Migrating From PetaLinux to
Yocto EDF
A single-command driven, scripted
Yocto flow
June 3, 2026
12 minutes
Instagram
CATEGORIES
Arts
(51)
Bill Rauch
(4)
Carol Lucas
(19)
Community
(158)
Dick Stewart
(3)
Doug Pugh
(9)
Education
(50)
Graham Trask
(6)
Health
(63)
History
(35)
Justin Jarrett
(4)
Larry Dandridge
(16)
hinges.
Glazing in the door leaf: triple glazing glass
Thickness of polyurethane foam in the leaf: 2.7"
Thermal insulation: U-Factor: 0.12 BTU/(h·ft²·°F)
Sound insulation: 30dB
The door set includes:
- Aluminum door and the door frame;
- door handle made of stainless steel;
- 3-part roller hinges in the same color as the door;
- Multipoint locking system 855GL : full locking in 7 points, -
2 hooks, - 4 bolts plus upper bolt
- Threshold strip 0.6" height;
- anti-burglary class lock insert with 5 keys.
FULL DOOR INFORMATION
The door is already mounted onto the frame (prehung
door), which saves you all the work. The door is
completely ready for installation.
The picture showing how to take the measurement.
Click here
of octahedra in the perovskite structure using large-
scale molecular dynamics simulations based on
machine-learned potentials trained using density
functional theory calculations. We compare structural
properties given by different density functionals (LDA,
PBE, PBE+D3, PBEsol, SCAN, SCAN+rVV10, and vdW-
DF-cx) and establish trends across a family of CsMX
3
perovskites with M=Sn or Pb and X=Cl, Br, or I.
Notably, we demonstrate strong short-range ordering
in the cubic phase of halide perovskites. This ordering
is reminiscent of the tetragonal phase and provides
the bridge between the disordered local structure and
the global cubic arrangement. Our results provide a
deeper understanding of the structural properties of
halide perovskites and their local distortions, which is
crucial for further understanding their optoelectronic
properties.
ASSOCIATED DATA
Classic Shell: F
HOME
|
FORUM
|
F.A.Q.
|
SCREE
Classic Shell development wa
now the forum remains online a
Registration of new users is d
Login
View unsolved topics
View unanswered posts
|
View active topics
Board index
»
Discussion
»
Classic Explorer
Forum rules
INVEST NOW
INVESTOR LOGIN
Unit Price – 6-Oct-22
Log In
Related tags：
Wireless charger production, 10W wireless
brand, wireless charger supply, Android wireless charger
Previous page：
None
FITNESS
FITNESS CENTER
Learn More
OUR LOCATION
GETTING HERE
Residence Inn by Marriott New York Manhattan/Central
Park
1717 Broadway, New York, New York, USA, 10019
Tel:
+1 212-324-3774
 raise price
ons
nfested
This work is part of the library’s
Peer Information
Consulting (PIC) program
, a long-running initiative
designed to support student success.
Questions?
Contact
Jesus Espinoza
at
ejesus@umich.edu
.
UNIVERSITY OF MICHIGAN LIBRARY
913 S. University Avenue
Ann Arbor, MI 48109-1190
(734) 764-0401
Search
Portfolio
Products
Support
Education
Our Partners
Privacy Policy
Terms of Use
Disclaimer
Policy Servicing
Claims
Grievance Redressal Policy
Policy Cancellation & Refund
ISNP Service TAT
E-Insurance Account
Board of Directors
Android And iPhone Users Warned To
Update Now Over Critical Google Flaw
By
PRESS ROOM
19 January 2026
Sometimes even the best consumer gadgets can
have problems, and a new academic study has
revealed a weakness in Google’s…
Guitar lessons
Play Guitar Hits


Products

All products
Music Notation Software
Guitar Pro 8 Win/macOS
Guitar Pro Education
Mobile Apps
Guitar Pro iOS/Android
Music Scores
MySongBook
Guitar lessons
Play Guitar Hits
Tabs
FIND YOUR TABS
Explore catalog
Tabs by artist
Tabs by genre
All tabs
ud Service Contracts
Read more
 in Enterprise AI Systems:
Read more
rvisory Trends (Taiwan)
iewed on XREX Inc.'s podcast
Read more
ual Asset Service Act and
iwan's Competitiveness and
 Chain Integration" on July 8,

* * * * * * *

**What to produce**
Give back, unchanged, the run of lines in the listing above that begins at the line containing "June 3, 2026" and ends at the line containing "Thermal insulation: U-Factor: 0.12", both included.

**Answer to this task**
June 3, 2026
12 minutes
Instagram
CATEGORIES
Arts
(51)
Bill Rauch
(4)
Carol Lucas
(19)
Community
(158)
Dick Stewart
(3)
Doug Pugh
(9)
Education
(50)
Graham Trask
(6)
Health
(63)
History
(35)
Justin Jarrett
(4)
Larry Dandridge
(16)
hinges.
Glazing in the door leaf: triple glazing glass
Thickness of polyurethane foam in the leaf: 2.7"
Thermal insulation: U-Factor: 0.12 BTU/(h·ft²·°F)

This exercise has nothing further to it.